Legal News & Analysis - Asia Pacific - China - Regulatory & Compliance
2 February 2021
Over the past year, we have seen waves of actions by the Trump Administration targeting parties in China and Hong Kong. These actions ranged from economic sanctions against Chinese and Hong Kong officials and organizations, export controls against Chinese companies in a host of sectors, including technology, textiles, agriculture, and infrastructure, a ban on securities investments in entities deemed by the U.S. Defense and Treasury Departments to be “Chinese Military Companies,” as well as attempted bans on the use of certain Chinese social media apps.
These actions primarily restrict the activities of U.S. persons. However, third-country parties could also face liability if they facilitate prohibited activities involving U.S. persons, goods, financial systems, or some other U.S. touchpoint. Moreover, U.S. secondary sanctions that apply to certain targets pose liability for third-country parties even if the underlying activity has no U.S. touchpoint whatsoever. Given the impact on financial transactions and supply chains, third‑country businesses have had to update their due diligence and compliance programs to avoid liability. Some third-country businesses have resolved to terminate certain business relationships due to reputational and/or legal risks.
In response to these U.S. actions, China’s Ministry of Commerce (“MOFCOM”) in January 2021 promulgated the Rules on Counteracting Unjustified Extra-territorial Application of Foreign Legislation and Other Measures (the “Rules”). The Rules’ express aim is to counteract exterritorial measures that seek to restrict dealings between Chinese and third-country businesses (“Extraterritorial Measures”).

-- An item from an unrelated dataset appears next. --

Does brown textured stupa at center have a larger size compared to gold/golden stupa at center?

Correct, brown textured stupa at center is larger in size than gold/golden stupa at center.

The Rules apply to “Chinese citizens, legal persons or other organizations.” Chinese companies organized under Chinese law are covered as “Chinese legal persons,” as are foreign companies’ subsidiaries organized under Chinese law. This means that non-Chinese multinationals should be mindful of the compliance obligations of their Chinese subsidiaries under the Rules. The Chinese branches or representative offices of non-Chinese companies are not traditionally considered “Chinese legal persons,” but they are likely covered as “other organizations” in China.
MOFCOM largely modeled the Rules on the sanctions blocking statutes of the European Union and other countries. The Rules contain notable parallels with the EU’s blocking statute, both of which: (i) impose an obligation on persons subject to an Extraterritorial Measure to notify relevant authorities, (ii) allow the imposition of civil penalties on parties that fail to comply with the Rules, and (iii) create a basis for persons harmed by the Extraterritorial Measure to claim compensation from the party that caused harm by complying with it. This last component has already garnered a great deal of attention from third-country businesses because this theory of liability potentially extends to companies located in third countries that, for example, stop doing business with a Chinese entity due to U.S. secondary sanctions.
In light of these competing U.S. and Chinese regulatory developments, Japanese companies with business dealings in China need to consider the scope and level of risk posed from both sides as they seek to navigate these various obligations.